Half-an-hour later Ireland's Paul O'Connell and England's Ben Kay looked in need less of drilling than a brief introduction to the man throwing the ball, Shane Byrne, who performed the unlikely feat of tossing it more erratically than the previous favourite for the role, Steve Thompson.
A detail, maybe, but Woodward's boast was that his force would be a master of every last one. He said they were the best prepared team in Lions history - which for some was an unwelcome reminder of a similar claim by his football counterpart, Glenn Hoddle, before the 1998 World Cup in France.
That comparison, worryingly, doesn't end with the soundbite. Hoddle was convinced that he had a unique vision. He could take football planning to new levels. He could bring along a faith healer. He could reach areas other coaches couldn't. However, he didn't give Alan Shearer and Michael Owen, the new scoring sensation, any significant time together before the start of the serious action.

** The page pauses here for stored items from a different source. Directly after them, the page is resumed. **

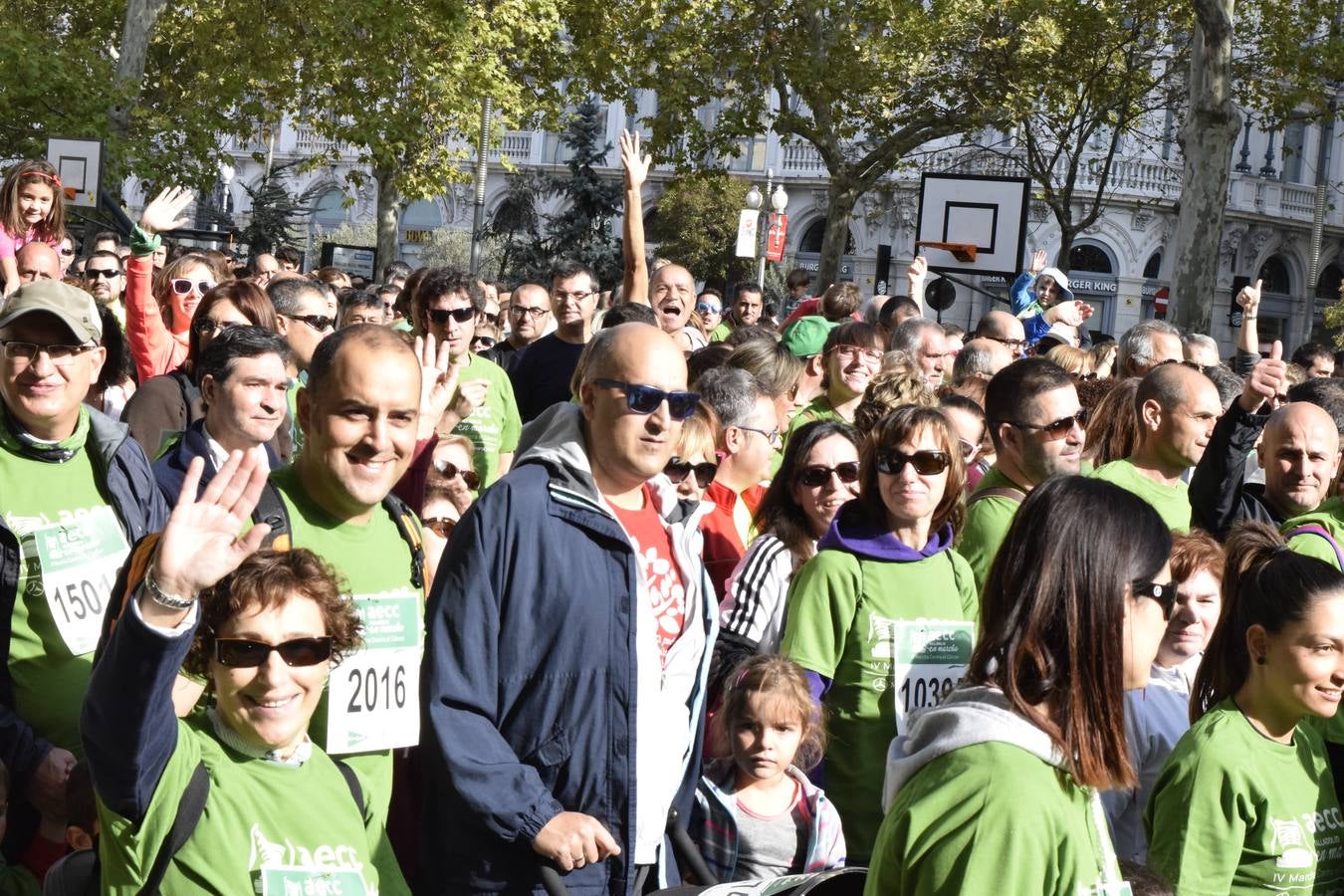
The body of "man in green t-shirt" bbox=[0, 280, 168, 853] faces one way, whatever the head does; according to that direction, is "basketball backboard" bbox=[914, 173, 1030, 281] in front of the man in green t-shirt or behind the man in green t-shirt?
behind

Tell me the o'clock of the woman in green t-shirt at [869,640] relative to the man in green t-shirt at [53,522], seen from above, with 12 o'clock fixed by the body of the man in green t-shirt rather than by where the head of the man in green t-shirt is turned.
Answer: The woman in green t-shirt is roughly at 9 o'clock from the man in green t-shirt.

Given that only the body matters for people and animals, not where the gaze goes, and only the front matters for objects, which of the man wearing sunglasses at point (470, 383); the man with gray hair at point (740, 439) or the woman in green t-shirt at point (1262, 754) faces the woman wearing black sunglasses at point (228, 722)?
the man wearing sunglasses

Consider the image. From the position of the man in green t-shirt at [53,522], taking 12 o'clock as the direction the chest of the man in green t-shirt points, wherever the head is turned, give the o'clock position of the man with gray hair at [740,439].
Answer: The man with gray hair is roughly at 8 o'clock from the man in green t-shirt.

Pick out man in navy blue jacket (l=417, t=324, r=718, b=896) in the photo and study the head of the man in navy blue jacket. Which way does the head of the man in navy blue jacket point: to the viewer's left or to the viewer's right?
to the viewer's right

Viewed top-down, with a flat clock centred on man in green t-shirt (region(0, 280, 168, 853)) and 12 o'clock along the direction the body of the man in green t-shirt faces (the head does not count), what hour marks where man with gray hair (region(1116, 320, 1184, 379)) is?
The man with gray hair is roughly at 8 o'clock from the man in green t-shirt.

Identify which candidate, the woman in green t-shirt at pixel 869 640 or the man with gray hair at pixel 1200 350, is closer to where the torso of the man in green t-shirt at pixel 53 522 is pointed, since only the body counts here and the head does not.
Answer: the woman in green t-shirt

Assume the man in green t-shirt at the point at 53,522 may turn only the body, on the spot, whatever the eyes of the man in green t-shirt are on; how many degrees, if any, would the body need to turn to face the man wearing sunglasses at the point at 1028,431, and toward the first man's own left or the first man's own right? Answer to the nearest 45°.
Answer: approximately 90° to the first man's own left

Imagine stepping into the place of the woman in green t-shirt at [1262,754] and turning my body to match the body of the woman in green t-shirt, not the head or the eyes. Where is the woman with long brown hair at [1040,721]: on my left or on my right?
on my right

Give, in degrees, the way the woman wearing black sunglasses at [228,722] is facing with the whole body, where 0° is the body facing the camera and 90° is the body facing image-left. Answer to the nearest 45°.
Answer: approximately 0°

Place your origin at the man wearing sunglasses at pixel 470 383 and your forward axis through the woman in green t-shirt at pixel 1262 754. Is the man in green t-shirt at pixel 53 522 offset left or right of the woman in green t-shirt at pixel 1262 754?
right

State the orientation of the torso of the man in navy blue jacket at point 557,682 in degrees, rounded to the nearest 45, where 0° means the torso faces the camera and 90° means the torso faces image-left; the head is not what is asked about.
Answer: approximately 315°
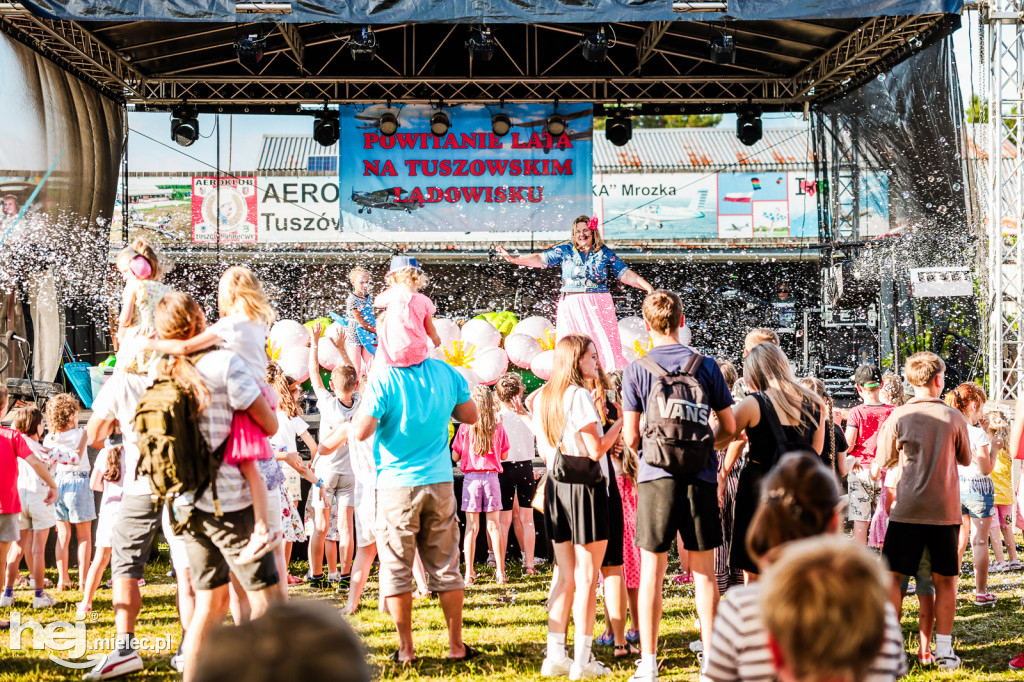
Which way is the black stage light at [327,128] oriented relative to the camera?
toward the camera

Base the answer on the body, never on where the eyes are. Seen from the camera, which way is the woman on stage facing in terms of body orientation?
toward the camera

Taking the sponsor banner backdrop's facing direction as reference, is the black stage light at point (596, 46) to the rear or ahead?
ahead

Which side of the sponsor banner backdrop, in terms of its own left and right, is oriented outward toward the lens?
front

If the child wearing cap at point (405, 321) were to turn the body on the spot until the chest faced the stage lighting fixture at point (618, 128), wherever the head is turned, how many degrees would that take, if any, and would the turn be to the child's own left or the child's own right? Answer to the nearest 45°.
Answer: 0° — they already face it

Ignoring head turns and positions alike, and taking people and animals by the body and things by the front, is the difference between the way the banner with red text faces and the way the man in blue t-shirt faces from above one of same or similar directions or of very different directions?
very different directions

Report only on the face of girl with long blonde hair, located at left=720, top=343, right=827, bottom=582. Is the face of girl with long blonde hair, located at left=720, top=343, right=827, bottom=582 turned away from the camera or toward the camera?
away from the camera

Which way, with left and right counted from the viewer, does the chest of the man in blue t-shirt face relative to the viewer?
facing away from the viewer

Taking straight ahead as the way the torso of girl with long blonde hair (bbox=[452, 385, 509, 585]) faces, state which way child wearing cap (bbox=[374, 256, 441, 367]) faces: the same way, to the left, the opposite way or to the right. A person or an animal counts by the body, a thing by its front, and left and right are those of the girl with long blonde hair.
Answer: the same way

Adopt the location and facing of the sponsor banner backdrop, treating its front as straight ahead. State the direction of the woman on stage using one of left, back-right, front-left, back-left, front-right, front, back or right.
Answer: front

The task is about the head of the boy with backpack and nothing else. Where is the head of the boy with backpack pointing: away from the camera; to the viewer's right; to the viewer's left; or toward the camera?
away from the camera

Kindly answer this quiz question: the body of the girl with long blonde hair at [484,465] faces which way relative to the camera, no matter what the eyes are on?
away from the camera

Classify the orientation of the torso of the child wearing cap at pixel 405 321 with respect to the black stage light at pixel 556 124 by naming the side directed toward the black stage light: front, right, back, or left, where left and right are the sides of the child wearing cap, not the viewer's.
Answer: front

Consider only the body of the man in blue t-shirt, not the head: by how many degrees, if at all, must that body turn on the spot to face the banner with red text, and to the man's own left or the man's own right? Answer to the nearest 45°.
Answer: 0° — they already face it
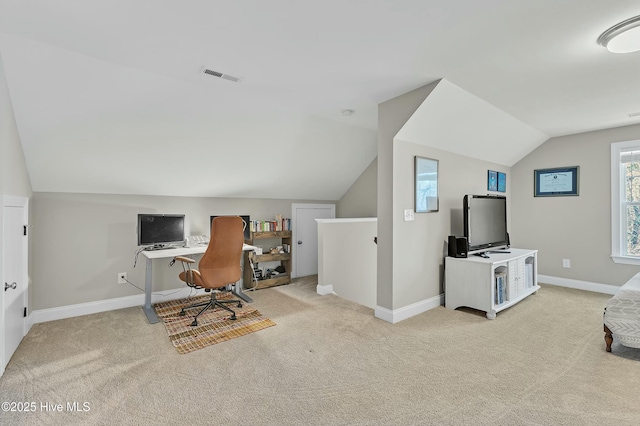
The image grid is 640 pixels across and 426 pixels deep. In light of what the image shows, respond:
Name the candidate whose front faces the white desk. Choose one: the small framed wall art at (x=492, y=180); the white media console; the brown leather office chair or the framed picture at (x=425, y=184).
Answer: the brown leather office chair

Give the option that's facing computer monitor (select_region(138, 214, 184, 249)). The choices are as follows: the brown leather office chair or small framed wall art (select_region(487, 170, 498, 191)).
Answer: the brown leather office chair

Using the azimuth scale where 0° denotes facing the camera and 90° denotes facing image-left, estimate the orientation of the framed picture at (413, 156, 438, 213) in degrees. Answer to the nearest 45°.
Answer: approximately 315°

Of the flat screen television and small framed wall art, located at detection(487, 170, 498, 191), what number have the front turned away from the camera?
0

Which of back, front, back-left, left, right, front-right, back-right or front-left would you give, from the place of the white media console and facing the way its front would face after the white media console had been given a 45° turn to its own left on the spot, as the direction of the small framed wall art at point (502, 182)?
left

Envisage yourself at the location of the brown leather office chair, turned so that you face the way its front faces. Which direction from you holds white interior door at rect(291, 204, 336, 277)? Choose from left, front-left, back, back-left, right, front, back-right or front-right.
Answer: right

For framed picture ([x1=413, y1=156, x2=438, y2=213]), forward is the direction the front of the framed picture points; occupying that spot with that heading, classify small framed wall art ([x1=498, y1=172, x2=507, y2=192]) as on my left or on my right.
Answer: on my left

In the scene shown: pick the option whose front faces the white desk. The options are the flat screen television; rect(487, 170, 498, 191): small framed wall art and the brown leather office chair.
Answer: the brown leather office chair

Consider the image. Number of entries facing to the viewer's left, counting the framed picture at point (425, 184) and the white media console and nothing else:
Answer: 0

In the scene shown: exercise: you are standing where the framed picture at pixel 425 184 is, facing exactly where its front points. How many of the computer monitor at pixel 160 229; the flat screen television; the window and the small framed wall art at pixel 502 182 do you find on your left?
3

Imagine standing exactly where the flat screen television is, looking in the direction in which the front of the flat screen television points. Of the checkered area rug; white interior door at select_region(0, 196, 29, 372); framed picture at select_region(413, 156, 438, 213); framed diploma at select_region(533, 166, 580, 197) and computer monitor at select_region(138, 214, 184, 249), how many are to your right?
4

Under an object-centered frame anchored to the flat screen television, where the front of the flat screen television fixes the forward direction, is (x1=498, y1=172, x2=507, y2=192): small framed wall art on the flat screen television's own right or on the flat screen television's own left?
on the flat screen television's own left

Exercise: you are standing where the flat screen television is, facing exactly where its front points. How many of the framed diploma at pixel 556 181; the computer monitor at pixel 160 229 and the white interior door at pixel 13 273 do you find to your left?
1

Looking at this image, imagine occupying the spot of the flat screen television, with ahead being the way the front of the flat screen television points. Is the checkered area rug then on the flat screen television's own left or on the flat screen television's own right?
on the flat screen television's own right

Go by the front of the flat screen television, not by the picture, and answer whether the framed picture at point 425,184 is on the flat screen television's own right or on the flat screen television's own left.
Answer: on the flat screen television's own right

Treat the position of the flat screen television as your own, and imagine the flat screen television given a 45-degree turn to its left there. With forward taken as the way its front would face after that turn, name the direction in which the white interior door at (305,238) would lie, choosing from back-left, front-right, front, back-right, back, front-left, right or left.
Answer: back

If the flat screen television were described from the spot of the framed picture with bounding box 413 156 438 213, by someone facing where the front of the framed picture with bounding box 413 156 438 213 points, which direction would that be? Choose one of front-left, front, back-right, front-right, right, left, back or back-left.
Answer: left
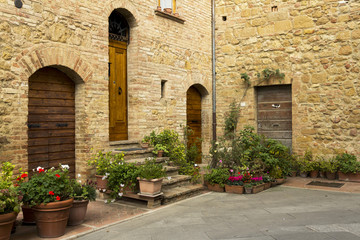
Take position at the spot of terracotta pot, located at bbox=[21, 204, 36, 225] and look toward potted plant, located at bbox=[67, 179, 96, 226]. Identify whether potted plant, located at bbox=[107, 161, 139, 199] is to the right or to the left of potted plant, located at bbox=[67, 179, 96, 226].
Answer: left

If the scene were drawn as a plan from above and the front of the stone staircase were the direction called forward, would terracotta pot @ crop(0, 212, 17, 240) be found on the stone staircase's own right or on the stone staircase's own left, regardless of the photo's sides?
on the stone staircase's own right

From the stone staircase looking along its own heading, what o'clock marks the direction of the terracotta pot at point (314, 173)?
The terracotta pot is roughly at 10 o'clock from the stone staircase.

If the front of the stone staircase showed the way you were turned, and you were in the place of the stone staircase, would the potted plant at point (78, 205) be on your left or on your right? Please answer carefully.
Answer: on your right

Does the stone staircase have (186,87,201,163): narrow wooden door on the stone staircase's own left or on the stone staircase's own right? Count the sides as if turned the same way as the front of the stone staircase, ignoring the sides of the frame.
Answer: on the stone staircase's own left

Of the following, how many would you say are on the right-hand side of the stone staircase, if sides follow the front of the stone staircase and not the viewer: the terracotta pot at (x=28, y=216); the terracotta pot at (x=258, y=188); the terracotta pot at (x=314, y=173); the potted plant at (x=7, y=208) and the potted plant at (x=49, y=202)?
3

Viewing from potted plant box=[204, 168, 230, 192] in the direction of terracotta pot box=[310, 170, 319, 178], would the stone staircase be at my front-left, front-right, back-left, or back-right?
back-left

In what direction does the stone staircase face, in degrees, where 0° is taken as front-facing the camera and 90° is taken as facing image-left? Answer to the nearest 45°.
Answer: approximately 315°

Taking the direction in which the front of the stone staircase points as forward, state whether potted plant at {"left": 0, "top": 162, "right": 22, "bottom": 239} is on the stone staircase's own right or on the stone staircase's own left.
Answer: on the stone staircase's own right

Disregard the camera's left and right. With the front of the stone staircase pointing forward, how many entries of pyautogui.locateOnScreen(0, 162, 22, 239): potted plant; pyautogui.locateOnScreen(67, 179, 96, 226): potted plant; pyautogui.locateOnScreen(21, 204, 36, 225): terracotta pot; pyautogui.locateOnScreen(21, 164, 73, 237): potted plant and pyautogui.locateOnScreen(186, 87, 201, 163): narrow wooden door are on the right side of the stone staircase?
4

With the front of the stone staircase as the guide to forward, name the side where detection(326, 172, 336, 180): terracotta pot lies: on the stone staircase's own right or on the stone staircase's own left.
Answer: on the stone staircase's own left
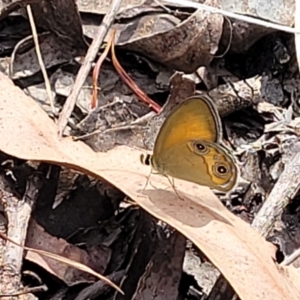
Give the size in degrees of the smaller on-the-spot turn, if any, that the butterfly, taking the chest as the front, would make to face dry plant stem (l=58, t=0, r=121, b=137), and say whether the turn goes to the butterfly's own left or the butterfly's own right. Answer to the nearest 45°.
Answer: approximately 45° to the butterfly's own right

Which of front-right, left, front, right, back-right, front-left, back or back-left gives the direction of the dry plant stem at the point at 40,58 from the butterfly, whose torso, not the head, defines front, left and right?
front-right

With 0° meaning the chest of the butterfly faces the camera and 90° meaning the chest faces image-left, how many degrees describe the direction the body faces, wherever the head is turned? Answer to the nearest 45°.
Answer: approximately 90°

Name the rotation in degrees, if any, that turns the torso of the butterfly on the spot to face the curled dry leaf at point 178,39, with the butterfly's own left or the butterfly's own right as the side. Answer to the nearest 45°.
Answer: approximately 90° to the butterfly's own right

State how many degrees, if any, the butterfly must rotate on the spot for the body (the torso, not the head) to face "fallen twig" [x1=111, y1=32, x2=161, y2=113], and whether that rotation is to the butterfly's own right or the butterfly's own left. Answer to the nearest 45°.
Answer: approximately 45° to the butterfly's own right

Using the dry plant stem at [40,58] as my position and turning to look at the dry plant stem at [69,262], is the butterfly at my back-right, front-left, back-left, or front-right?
front-left
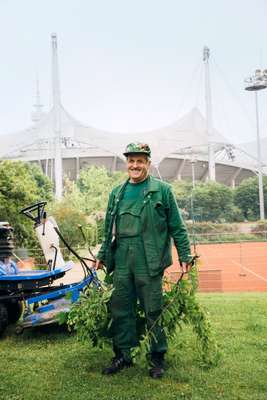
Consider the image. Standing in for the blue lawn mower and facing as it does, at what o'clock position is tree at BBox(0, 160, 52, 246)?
The tree is roughly at 9 o'clock from the blue lawn mower.

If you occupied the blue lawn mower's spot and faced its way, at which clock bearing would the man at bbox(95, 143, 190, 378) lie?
The man is roughly at 2 o'clock from the blue lawn mower.

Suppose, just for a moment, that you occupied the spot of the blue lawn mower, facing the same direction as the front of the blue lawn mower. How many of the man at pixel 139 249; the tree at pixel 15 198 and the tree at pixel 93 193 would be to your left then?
2

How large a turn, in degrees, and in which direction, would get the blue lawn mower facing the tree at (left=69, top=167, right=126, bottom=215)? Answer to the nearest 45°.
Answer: approximately 90° to its left

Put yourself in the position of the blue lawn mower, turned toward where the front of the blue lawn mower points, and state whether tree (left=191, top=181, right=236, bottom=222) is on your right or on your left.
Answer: on your left

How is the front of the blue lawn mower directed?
to the viewer's right
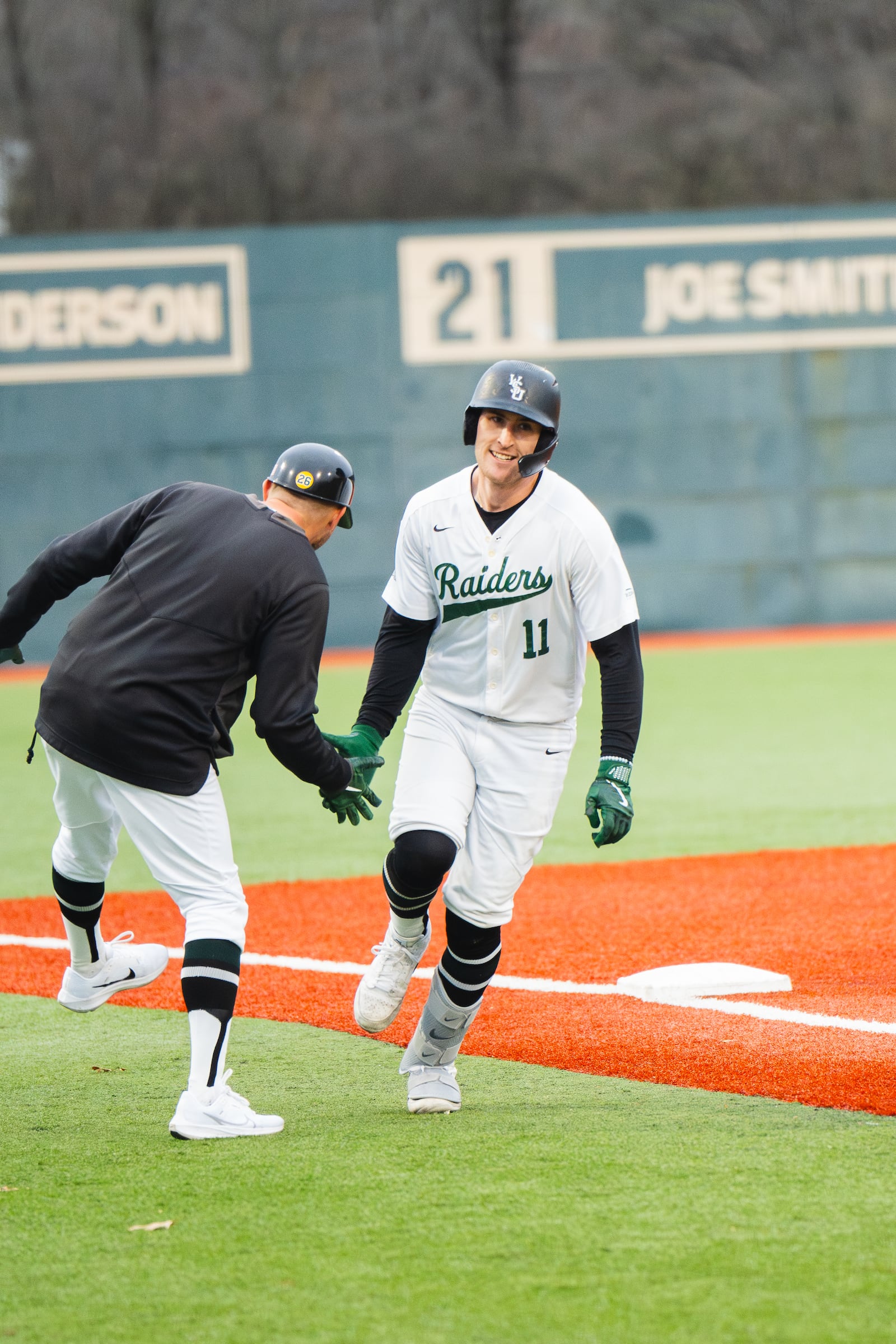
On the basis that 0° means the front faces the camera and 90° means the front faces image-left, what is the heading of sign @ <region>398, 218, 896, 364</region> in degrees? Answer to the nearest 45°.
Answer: approximately 0°

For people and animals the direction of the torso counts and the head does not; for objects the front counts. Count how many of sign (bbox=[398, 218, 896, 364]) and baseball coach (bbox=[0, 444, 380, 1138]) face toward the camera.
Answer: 1

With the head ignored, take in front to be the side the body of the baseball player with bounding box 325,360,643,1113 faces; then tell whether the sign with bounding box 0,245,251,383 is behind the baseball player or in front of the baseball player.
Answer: behind

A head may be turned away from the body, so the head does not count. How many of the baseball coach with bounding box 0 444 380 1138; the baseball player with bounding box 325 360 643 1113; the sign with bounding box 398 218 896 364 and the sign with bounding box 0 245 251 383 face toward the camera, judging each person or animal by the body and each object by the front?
3

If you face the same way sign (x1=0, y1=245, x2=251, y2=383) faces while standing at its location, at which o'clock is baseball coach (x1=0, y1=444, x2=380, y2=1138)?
The baseball coach is roughly at 12 o'clock from the sign.

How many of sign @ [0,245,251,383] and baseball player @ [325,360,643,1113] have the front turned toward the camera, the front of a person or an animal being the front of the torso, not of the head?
2

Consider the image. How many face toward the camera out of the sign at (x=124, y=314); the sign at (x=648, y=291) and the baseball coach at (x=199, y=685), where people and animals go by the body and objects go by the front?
2

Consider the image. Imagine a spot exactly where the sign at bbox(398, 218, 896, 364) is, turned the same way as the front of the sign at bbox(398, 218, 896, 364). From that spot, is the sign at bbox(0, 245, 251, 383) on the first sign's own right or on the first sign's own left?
on the first sign's own right

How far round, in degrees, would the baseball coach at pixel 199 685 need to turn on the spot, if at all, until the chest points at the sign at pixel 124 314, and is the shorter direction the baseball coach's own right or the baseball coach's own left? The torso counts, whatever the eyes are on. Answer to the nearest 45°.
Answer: approximately 45° to the baseball coach's own left

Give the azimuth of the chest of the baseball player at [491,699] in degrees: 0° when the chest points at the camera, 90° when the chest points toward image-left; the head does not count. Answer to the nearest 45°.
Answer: approximately 0°

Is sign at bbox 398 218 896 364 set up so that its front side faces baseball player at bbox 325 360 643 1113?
yes

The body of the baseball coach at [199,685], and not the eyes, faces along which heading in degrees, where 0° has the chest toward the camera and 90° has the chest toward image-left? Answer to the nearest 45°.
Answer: approximately 225°

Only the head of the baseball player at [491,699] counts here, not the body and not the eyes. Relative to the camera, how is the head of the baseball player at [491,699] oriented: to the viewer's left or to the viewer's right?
to the viewer's left

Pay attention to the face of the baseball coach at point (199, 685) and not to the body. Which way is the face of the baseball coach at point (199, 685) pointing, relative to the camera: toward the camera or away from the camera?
away from the camera
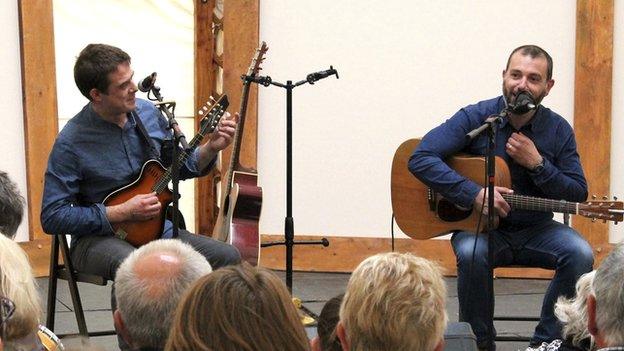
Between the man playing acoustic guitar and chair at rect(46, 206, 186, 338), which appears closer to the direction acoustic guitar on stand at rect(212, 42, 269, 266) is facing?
the chair

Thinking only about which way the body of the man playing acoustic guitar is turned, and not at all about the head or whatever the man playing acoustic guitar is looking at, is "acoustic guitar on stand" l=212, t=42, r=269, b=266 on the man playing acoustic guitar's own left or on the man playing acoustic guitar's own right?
on the man playing acoustic guitar's own right

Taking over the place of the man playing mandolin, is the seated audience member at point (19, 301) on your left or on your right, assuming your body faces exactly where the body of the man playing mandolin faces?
on your right

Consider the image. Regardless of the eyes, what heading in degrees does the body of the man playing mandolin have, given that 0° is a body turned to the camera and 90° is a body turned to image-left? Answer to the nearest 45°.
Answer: approximately 315°

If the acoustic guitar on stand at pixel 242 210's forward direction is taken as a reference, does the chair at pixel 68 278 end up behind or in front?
in front

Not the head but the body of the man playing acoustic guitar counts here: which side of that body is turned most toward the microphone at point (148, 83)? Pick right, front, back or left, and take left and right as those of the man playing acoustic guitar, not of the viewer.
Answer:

Just as Hoddle was critically slow to see the meaning of Owen, leaving him on the bench for the start of the tournament, Woodward has been equally negligent of the impact of the Welsh revolution.
It is poetic justice that Tom Shanklin, one of the stars of the winning Six Nations campaign, is no longer available after joining O'Driscoll and Richard Hill on sick parade.
Shane Williams, who brought more than a little terror to the All Blacks in a World Cup group game less than two years ago, has been marginalised.
Ryan Jones, who replaced Hill and was the Lions' best player, as he was in his other game, against Otago, wasn't included in the original squad heavy with Englishmen who could do no better than finish fourth in the Six Nations.
This was supposed to be Woodward's last hurrah in rugby before departing for the new world of football with Southampton, but of course all cheers are at the least suspended now.
Wellington does provide a last chance of rugby redemption, but there is no doubt it would be nice of Slim to give the coach a call. Better still, a visit.